Eine Schelmin, wer bei einem Slogan wie «Für e suubers Züri» gleich an düstere politische Tendenzen denkt. Doch komplett abseitig sind derartige Verbindungen gar nicht, wie die an der Universität Bern forschende Sozialanthropologin Sabrina Stallone in einem Text darlegt, der in der aktuellen Ausgabe der Zeitschrift «Vigia» erschienen ist. Ihr Artikel handelt von der App und Website «Züri wie neu», wo die Stadtbevölkerung den Behörden «Schäden und Mängel» an der öffentlichen Infrastruktur melden kann. Stallone zeigt, wie sich das öffentlich einsehbare Archiv von Beschwerden, die über eine Karte in der Stadt verortet werden, zu einer «urbanen Geografie der Empörung» verbindet. Das Textfeld für die Beschwerden ist nicht zuletzt ein Einfallstor für rassistische Stereotype, die sich mithilfe der offenbar unsauber moderierten App in die städtische Landschaft einschreiben.

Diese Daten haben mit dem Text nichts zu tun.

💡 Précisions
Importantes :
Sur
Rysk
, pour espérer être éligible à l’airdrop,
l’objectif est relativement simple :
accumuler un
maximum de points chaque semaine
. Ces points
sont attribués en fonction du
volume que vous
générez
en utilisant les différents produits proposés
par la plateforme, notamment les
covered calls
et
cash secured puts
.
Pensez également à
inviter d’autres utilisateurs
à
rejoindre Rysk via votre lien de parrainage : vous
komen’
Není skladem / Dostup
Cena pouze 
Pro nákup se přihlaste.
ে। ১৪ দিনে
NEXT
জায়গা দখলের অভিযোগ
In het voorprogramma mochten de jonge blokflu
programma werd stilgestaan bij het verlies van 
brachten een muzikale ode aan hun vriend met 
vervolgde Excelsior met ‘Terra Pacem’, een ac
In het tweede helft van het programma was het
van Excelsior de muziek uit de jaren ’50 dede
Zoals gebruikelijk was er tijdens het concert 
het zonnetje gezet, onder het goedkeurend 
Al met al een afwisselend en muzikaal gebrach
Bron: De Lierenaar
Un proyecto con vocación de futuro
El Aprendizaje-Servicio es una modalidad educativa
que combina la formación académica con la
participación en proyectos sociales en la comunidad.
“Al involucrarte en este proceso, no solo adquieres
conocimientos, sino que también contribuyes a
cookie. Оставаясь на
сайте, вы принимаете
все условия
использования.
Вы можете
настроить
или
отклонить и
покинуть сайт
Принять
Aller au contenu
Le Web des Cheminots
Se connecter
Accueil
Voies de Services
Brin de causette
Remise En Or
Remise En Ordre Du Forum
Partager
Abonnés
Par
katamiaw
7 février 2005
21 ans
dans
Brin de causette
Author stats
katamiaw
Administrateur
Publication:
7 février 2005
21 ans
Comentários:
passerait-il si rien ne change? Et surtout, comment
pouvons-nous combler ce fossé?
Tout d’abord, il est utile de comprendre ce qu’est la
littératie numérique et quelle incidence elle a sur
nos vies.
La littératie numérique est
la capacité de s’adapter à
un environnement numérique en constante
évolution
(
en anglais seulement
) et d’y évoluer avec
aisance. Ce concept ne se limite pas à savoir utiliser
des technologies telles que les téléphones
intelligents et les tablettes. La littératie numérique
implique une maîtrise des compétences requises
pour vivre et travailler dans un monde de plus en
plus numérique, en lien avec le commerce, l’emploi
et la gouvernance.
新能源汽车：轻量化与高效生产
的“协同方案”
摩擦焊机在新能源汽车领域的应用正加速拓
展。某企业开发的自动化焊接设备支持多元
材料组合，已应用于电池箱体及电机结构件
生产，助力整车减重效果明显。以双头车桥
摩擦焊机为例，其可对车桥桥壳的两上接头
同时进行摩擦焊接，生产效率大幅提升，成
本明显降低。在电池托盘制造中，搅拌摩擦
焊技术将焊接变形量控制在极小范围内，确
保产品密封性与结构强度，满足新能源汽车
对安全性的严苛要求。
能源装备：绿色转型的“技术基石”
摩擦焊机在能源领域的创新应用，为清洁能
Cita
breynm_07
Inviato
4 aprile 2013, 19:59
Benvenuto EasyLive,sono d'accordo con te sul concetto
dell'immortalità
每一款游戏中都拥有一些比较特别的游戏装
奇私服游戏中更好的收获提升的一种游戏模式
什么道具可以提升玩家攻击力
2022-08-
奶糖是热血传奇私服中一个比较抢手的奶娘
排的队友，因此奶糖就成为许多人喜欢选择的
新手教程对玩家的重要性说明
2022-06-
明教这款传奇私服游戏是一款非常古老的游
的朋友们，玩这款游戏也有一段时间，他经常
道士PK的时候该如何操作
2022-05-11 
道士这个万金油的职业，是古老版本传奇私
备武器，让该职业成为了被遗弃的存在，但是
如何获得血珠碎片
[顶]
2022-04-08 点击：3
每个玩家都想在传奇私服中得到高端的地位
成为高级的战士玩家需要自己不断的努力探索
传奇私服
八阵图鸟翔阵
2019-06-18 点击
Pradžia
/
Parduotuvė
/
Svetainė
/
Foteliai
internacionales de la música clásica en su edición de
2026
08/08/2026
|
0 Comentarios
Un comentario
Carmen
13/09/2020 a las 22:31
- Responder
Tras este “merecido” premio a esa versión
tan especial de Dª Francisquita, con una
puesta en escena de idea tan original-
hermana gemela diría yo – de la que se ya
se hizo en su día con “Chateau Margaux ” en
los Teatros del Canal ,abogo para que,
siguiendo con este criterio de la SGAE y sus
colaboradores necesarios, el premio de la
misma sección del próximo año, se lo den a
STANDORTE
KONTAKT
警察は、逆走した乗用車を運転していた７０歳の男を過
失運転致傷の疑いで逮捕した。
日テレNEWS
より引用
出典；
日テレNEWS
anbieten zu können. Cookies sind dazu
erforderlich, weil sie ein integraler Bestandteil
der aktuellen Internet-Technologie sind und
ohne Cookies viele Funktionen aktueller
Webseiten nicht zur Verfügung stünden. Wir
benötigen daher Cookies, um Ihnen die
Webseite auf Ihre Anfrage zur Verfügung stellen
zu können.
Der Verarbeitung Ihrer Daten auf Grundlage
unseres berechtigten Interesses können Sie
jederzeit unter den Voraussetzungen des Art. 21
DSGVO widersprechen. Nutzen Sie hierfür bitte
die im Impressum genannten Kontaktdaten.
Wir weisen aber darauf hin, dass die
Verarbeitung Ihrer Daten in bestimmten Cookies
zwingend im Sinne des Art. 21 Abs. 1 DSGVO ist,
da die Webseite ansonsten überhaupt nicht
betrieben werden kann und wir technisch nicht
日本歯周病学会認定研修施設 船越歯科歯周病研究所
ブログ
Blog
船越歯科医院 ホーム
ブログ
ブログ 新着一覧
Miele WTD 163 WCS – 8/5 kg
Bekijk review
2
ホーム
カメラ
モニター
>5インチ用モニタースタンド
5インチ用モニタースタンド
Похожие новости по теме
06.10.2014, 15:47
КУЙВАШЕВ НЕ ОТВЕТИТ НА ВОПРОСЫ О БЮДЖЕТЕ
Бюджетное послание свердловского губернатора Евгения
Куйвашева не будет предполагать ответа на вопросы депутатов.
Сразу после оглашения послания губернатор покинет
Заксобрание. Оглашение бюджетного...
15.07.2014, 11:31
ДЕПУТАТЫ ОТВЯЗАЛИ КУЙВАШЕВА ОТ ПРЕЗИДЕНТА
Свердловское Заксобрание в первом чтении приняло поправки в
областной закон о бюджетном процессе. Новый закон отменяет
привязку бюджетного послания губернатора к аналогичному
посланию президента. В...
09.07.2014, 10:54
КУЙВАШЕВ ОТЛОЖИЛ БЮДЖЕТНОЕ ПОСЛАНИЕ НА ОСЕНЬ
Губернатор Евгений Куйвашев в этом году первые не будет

«Vigia» gibt es erst seit gut einem Jahr, die gedruckte Zeitschrift widmet sich aus gesellschaftskritischer Perspektive dem Themenkomplex Technologie. Sie wird von einem in Zürich ansässigen Verein und sehr viel Gratisarbeit zweier Redaktoren sowie eines Grafikers getragen. Viele Texte stammen von Autor:innen aus dem akademischen Umfeld, und man orientiert sich zwar an wissenschaftlichen Formen, doch das Hauptaugenmerk liegt auf politischen Perspektiven. Es finden sich in den Heften, deren auffallende Grafik einer Website nachempfunden ist, auch Beiträge von Kunstschaffenden oder Aktivist:innen. Nach einer ersten Ausgabe über virtuelle Realitäten erschien Ende Jahr das zweite Heft zum Thema Elektroschrott.

Informelles Recycling

Elektroschrott ist quasi die Ausscheidung des digitalen Zeitalters. Trotz der Vielfalt an Zugängen und Methoden, die die zweite Ausgabe von «Vigia» versammelt, ist die Handschrift der Zeitschrift gut zu erkennen: Technologie von den materiellen Vorstellungen einzelner Geräte zu lösen, die sie zunächst einmal hervorruft, und vor allem auch von zu einfach gestrickten Ängsten oder darauf reagierenden Euphorien, wie sie auch innerhalb der Linken einer klugen Diskussion oft im Weg stehen. Stattdessen dröseln die Texte die vielfältigen sozialen, imaginären, ökonomischen Beziehungen, die Technologien miteinander verschalten, von der Kultur und Ökonomie ihrer Entsorgung her auf.

Jonas Frick, der am deutschen Seminar der Universität Zürich über die Politisierung und Entpolitisierung von Computern seit den sechziger Jahren forscht und einer der Herausgeber ist, schreibt über Solarpunk als Science-Fiction-Genre und politisches Imaginäres. Wie entpolitisiert diese vermeintliche Harmonie von Technologie, Mensch und Natur ist, zeigt sich zugespitzt an der Verdrängung des Elektroschrotts. Die Kulturwissenschaftlerin Insa Härtel untersucht, wie sich das deutsche Privatfernsehen in einer Sendung über Messies einer Entsorgung als «Trash-TV» entgegensetzt. Und Samwel Moses Ntapanta schreibt eine kleine Ethnografie über das informelle Recycling in kleinen Werkstätten in Tansania und über einen leichten, aus entsorgten Elektrogeräten hergestellten Gasherd, der in dem Land als Teil portabler Kaffeeverkaufsstände eine wichtige soziale Rolle hat.

Selbsttragend werden

Bereits zwischen den ersten beiden Heften gibt es inhaltliche Querverweise, etwa zwischen den Texten von Frick, der in beiden Ausgaben die Wirkmacht von Science-Fiction-Narrativen untersucht hat. Aber gerade angesichts der gelebten Diversität – es werden etwa auch Texte auf Englisch gedruckt – würde es «Vigia» guttun, über mehrere Ausgaben Kontinuitäten aufzubauen. Doch die Zukunft des Hefts ist ungewiss, wie Jonas Wenger, das andere Redaktionsmitglied, auf Anfrage sagt. Zwar seien die Rückmeldungen sehr ermutigend gewesen: «Wir glauben, dass es ein grosses Interesse an einer linken Auseinandersetzung mit Technologie gibt.» Doch ohne finanzielle Förderung – für ein Periodikum sei es kaum möglich, solche zu erhalten – und mit dem selbstgemachten Marketing und dem Vertrieb in Eigenregie sei es sehr schwierig, genügend Hefte und Abos zu verkaufen, um selbsttragend zu werden. Was weiterhin das Ziel ist.